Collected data
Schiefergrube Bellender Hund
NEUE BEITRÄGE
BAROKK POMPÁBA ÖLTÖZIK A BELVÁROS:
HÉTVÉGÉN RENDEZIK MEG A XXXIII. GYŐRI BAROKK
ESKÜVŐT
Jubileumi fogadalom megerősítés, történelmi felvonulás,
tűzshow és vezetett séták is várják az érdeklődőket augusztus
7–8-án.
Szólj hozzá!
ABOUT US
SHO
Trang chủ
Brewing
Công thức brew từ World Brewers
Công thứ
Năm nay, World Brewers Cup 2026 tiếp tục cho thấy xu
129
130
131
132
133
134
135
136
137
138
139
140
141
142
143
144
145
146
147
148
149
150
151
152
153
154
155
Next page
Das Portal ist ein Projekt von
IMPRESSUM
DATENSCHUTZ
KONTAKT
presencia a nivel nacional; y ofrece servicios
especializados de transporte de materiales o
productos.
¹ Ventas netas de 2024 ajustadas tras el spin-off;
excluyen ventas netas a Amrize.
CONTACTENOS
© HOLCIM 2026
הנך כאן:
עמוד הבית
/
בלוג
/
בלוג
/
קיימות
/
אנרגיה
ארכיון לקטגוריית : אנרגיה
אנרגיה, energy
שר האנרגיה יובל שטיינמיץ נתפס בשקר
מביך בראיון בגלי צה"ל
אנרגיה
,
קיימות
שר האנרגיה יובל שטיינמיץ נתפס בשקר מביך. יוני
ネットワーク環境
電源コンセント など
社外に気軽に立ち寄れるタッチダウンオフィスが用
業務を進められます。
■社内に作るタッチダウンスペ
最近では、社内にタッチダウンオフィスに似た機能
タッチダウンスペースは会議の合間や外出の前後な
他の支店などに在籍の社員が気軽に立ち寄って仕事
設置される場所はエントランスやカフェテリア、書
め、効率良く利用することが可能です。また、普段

==

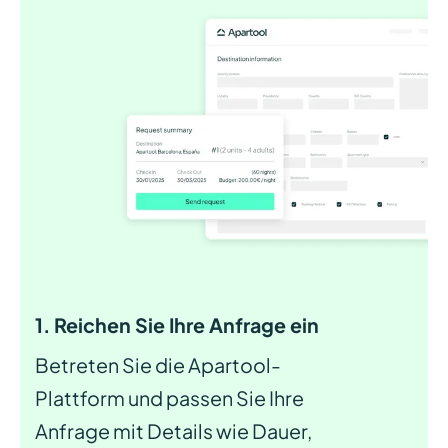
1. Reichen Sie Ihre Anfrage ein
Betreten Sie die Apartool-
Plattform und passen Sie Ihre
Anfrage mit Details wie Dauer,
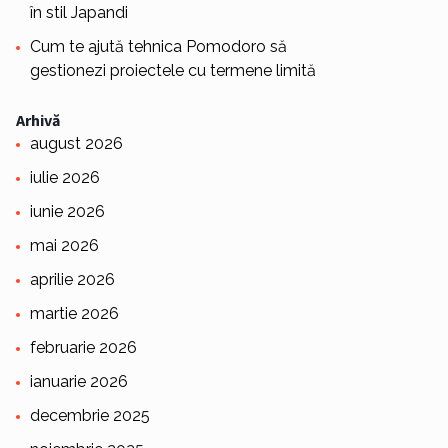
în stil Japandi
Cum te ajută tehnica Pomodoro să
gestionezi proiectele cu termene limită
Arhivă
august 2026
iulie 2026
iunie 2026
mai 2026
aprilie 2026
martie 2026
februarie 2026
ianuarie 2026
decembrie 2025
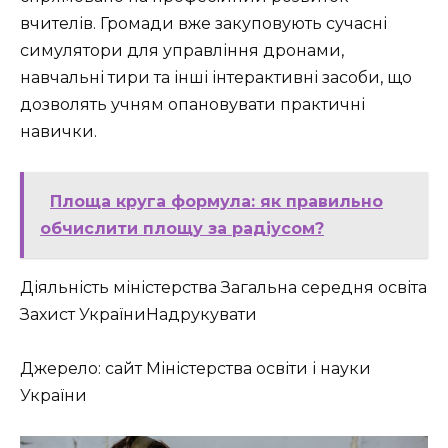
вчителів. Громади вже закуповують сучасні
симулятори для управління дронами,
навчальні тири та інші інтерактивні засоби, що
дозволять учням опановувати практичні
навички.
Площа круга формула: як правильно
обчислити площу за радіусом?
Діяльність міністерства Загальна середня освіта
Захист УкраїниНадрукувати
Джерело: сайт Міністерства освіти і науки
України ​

* * *

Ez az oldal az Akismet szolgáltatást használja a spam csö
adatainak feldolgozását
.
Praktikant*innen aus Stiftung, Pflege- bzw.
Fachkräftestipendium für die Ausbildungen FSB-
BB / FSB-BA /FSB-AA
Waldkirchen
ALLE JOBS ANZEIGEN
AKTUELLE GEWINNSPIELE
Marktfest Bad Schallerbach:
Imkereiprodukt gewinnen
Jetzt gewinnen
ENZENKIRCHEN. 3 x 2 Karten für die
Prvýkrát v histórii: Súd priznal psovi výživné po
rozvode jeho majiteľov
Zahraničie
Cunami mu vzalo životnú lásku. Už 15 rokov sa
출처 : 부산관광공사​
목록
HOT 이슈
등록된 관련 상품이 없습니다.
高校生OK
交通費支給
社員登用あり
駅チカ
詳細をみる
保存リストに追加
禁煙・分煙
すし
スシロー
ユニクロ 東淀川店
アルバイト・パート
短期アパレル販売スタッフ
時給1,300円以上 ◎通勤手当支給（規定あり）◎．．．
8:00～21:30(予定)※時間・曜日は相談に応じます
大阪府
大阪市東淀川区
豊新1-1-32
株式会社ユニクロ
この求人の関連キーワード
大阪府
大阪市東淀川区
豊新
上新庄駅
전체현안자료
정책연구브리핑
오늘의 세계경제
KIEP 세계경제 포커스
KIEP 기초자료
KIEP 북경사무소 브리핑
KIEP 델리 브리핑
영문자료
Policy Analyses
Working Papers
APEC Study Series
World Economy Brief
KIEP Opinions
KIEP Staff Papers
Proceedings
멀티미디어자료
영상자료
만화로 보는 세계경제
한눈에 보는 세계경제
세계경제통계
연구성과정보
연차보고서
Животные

What you should do: Copy the lines word for word, starting with the one containing "Schiefergrube Bellender Hund" and ending with the one containing "め、効率良く利用することが可能です。また、普段", including both of those lines.

Answer for this exercise:
Schiefergrube Bellender Hund
NEUE BEITRÄGE
BAROKK POMPÁBA ÖLTÖZIK A BELVÁROS:
HÉTVÉGÉN RENDEZIK MEG A XXXIII. GYŐRI BAROKK
ESKÜVŐT
Jubileumi fogadalom megerősítés, történelmi felvonulás,
tűzshow és vezetett séták is várják az érdeklődőket augusztus
7–8-án.
Szólj hozzá!
ABOUT US
SHO
Trang chủ
Brewing
Công thức brew từ World Brewers
Công thứ
Năm nay, World Brewers Cup 2026 tiếp tục cho thấy xu
129
130
131
132
133
134
135
136
137
138
139
140
141
142
143
144
145
146
147
148
149
150
151
152
153
154
155
Next page
Das Portal ist ein Projekt von
IMPRESSUM
DATENSCHUTZ
KONTAKT
presencia a nivel nacional; y ofrece servicios
especializados de transporte de materiales o
productos.
¹ Ventas netas de 2024 ajustadas tras el spin-off;
excluyen ventas netas a Amrize.
CONTACTENOS
© HOLCIM 2026
הנך כאן:
עמוד הבית
/
בלוג
/
בלוג
/
קיימות
/
אנרגיה
ארכיון לקטגוריית : אנרגיה
אנרגיה, energy
שר האנרגיה יובל שטיינמיץ נתפס בשקר
מביך בראיון בגלי צה"ל
אנרגיה
,
קיימות
שר האנרגיה יובל שטיינמיץ נתפס בשקר מביך. יוני
ネットワーク環境
電源コンセント など
社外に気軽に立ち寄れるタッチダウンオフィスが用
業務を進められます。
■社内に作るタッチダウンスペ
最近では、社内にタッチダウンオフィスに似た機能
タッチダウンスペースは会議の合間や外出の前後な
他の支店などに在籍の社員が気軽に立ち寄って仕事
設置される場所はエントランスやカフェテリア、書
め、効率良く利用することが可能です。また、普段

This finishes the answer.